Most people make New Year’s resolutions that revolve around fitness or finance goals. IDrive has publicly urged consumers to add one more thing to their resolutions list: Cloud backup protection for your data.

While those who work in the technical industry may think that the cloud backup market is starting to get over-saturated and more backup providers aren’t needed, think again! Cloud backup protection may be popular among techies, but the casual computer user still may not know what the cloud is or how the cloud can benefit them. Gartner has released data that shows that the cloud market is no where near its saturation point and the same data suggests that the market is poised to triple by 2018.
IDrive released this news in a press release dated December 31st 2013. IDrive has both a consumer and business solution presented on their website. While 5GB personal plans are free, the business follows the freemium model and offers a personal package that costs $24.95 per year. Users of the Personal Pro package receive 150GBs of storage space. The business class plan offers only 100GBs of space yet the business plan offers several features that are not available to personal users.

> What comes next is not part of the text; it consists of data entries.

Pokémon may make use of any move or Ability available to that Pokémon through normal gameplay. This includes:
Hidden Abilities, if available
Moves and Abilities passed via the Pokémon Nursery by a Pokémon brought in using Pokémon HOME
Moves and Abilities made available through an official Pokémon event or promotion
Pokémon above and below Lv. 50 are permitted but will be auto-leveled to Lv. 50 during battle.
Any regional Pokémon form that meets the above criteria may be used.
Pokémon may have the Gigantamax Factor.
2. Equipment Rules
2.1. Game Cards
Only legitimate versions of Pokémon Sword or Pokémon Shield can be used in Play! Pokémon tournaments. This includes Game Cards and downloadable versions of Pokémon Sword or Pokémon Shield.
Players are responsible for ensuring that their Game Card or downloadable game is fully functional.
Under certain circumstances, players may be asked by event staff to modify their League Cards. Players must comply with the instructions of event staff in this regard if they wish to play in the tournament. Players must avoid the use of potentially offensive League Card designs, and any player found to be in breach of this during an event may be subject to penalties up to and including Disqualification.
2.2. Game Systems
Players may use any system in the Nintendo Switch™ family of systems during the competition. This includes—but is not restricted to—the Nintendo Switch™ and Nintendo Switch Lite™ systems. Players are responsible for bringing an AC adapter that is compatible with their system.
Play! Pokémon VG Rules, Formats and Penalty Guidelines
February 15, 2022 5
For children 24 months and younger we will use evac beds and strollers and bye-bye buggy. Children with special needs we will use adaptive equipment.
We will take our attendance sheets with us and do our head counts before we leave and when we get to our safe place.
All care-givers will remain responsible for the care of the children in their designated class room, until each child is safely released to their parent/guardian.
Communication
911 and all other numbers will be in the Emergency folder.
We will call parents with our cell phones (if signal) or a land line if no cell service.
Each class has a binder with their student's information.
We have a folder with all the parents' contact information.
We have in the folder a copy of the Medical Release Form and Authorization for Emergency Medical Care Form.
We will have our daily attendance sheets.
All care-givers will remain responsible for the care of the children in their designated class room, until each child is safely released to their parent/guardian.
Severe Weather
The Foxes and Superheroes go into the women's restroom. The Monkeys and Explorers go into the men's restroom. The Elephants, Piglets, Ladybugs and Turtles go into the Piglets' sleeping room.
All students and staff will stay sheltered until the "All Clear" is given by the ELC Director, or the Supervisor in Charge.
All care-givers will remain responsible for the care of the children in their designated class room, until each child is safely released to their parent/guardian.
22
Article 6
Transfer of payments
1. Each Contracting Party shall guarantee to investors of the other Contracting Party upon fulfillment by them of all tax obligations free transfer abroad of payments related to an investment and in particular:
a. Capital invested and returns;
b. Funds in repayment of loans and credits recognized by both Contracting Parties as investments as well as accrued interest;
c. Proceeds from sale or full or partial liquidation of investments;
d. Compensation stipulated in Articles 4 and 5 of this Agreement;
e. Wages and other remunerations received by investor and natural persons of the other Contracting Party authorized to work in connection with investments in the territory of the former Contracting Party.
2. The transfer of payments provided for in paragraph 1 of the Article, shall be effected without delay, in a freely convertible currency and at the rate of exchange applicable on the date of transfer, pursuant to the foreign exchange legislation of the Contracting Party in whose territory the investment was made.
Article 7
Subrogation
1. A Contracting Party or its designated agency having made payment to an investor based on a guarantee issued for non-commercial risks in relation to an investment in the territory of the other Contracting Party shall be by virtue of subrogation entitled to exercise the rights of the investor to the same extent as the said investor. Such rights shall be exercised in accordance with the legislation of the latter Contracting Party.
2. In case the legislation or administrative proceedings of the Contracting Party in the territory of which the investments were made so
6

IDrive is a Los Angeles, California based a cloud backup provider that specializes in data backup solutions. On their website, they list their specialized data backup solutions as being compatible with Facebook, mobile and Linux. The backup solution can also be used in a more traditional sense such as on Windows machines as well as Macs.
Regardless if you choose IDrive or another cloud backup provider, IDrive’s pitch to make cloud data backup a New Year’s resolution is a prudent decision for any computer user. The process of backing up data in the cloud typically only takes minutes. The peace of mind associated with being able to access your data on any device, while knowing your data is safe from being harmed, makes it worth backing up your data in the cloud as opposed to locally storing it on your system’s hard drive.